IF YOU ARE GOING TO ENTER A DEN," SAID BEAR BIOLOGIST RICH CALLAS, "it is critical to make sure the bear is tranquilized." While that might seem self-evident, even seasoned veterans like Callas make the occasional mistake in dosage.
"We had one instance where it was not. No one got hurt but my adrenal level went up," Callas said in a telephone interview from Redding.
Which begs the question: What on earth was he doing crawling into a bear den?
DFG wildlife biologist Melissa Crew with bear cub.

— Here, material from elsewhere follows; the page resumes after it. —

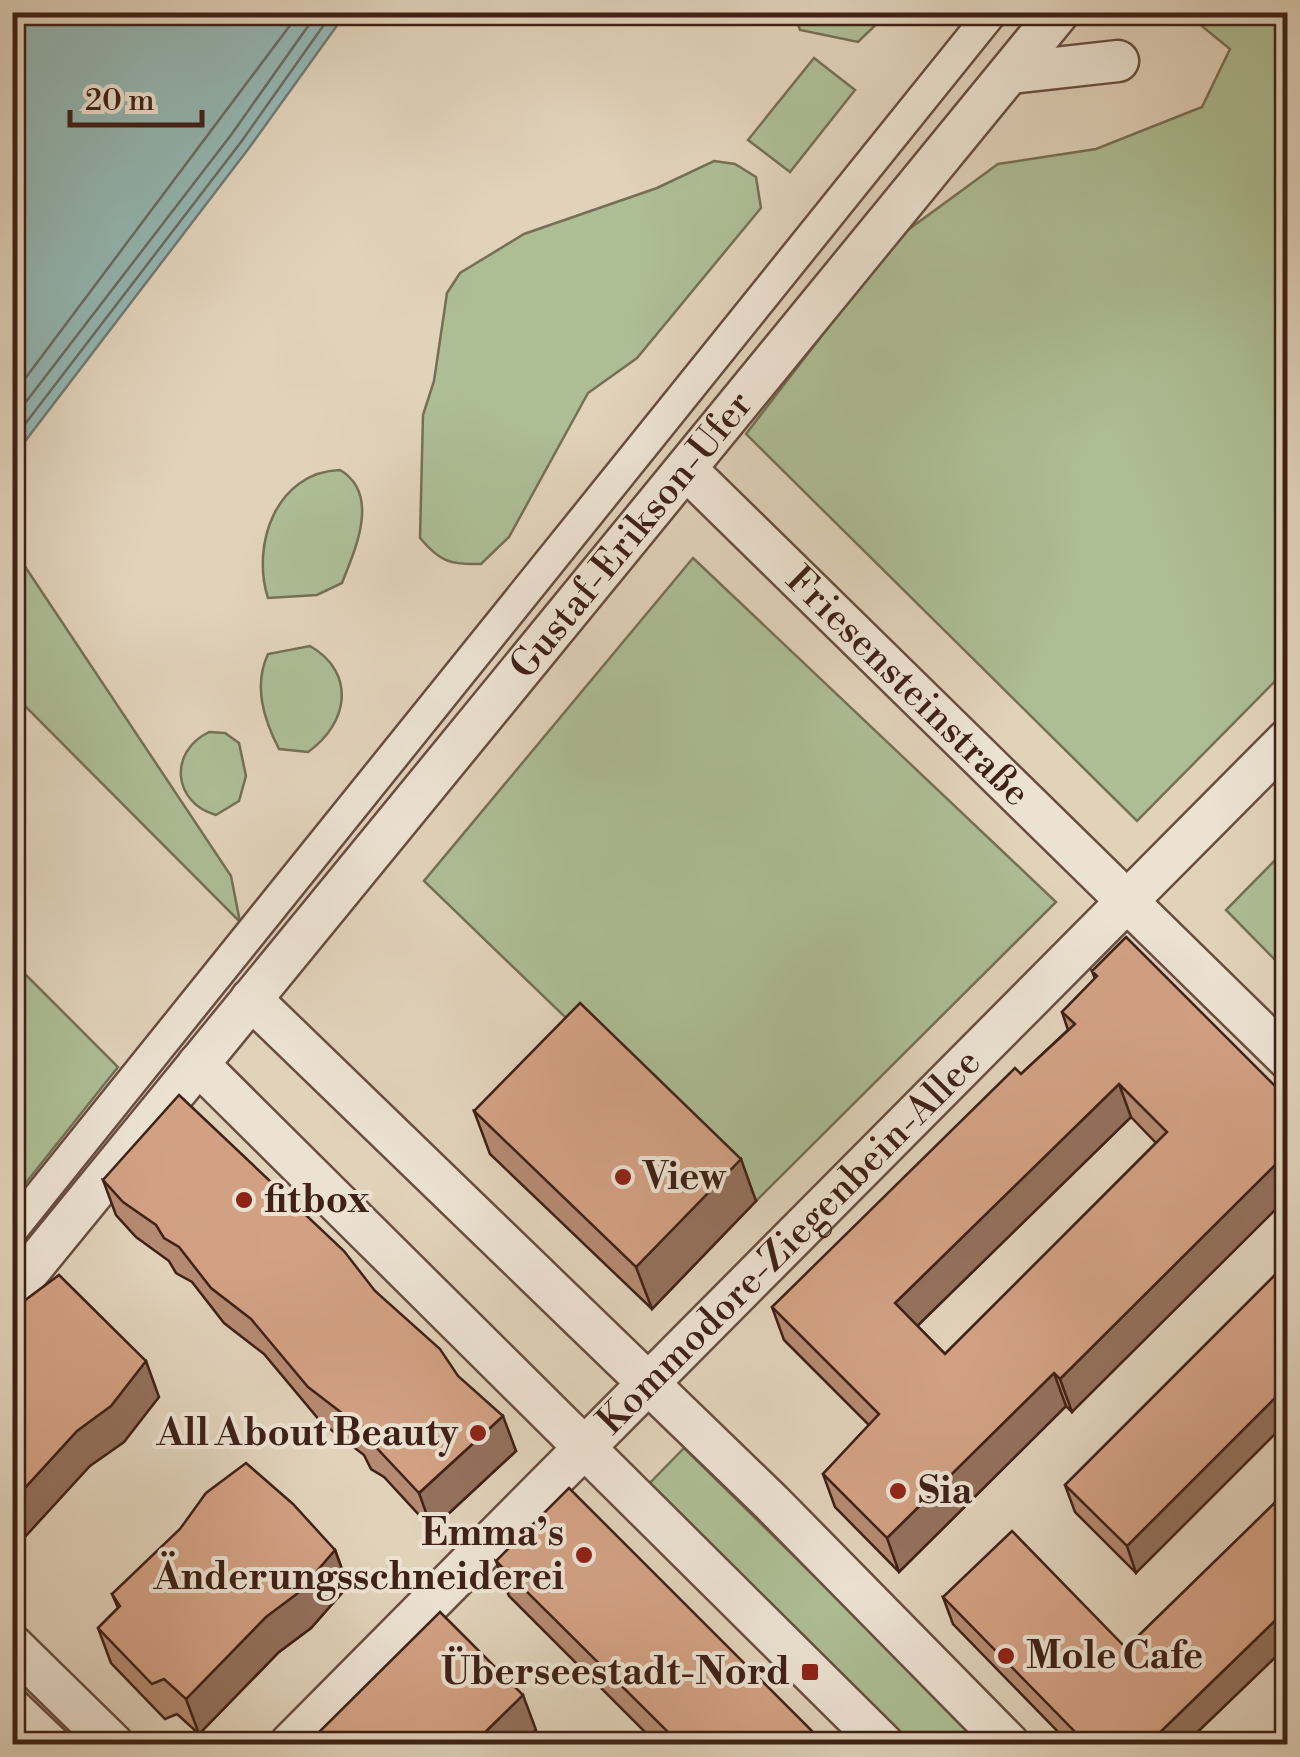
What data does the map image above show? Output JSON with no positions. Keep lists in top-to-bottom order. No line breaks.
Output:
{"streets":{"street":["Gustaf-Erikson-Ufer","Friesensteinstraße","Kommodore-Ziegenbein-Allee"]},"crossings":[["Gustaf-Erikson-Ufer","Friesensteinstraße"],["Friesensteinstraße","Kommodore-Ziegenbein-Allee"]],"places":{"other":["View","fitbox","All About Beauty","Sia","Emma’s Änderungsschneiderei","Mole Cafe"],"transit":["Überseestadt-Nord"]},"scale_bar":"20 m"}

Callas and his crew of wildlife biologists were checking on females and their cubs as part of a 10-year study of bear reproduction in two areas of Siskiyou County. Callas just completed his winter work, opening bear dens to count cubs and put radio collars on hibernating female bears.
After a female has a radio collar, she will be visited by Callas for the next several years. He uses flights in small planes to find the general location of a den, then approaches on foot. He often has to dig through a few feet of snow to find dens.
"We've been looking at how old they are, what their ages are and how they reproduce," Callas said. The idea was to get a picture of "how a female's ability to produce cubs changes when she ages," he said. The data will be added to the Department of Fish and Game's stockpile of information on bears, which is used to evaluate the effect of hunting on the bear population. The department then makes recommendations on hunting quotas to the state Fish and Game Commission.
But for Callas, the means are more interesting than the end. "Personally," he said, "I have a great interest in wildlife. Bears to me are fascinating animals for many reasons. They are long-lived, intelligent and have evolved some complex strategies for survival. Getting a chance to work on them is a great opportunity."
And the study has yielded a wealth of information on the species.
The western edge of Siskiyou County may support the highest density of bears, measured in average number per square mile, anywhere in the western United States; litter sizes averaged between 1.5 and 1.9 cubs per female; the "home range," or area a bear covers looking for forage, is between 14,000 and 22,000 acres; and the infant mortality rate in this area is about 50 percent, possibly due to predation by male bears.
Rich Callas, bear biologist
"Adult males will eat the cubs," Callas said, adding that such behavior is normal. He said that bears are "omnivorous -- they will eat anything." Early in the spring, when food sources are scarce, adult males "will eat the cubs as a source of protein."
It is sometimes more than hunger, Callas said. "If a male bear sees a female with a young cub in the spring he will kill that cub and bring her into estrus so he can breed with her."
Many dens are located in hollow spaces high in trees -- as much as 100 feet off the ground. It remains unclear just how bears know that these dens, which are often almost invisible, are there. "In some of these large Douglas fir trees you can see where bears have climbed them for many years. Sometimes a trail of bear tracks will spiral around the tree."
Those dens Callas has to pass by, because the hibernating bears are still "very alert," Callas said. If he tranquilized a bear hibernating in a tree and it ended up stumbling out, "it could fall 70 feet," he said.
As such, he doesn't yet know why some female bears appear to prefer hibernating with their cubs in a tree. "It may be that females are taking their yearlings up off of the ground to protect them from predation by male bears, but we don't know."
Those dens that he can access are made in hollow logs or in trees close to the ground. The same principle that prevents him even looking at dens high in trees applies here: The bear's health and safety come first. "It's not good for the bears" to be disturbed during hibernation, Callas said.
But with his hands-on technique (and courage), he doesn't have to disturb them. Just open the cave, peek in, tranquilize the bear and cub and do your work. By the time the bear wakes up, she'll never even know he was there.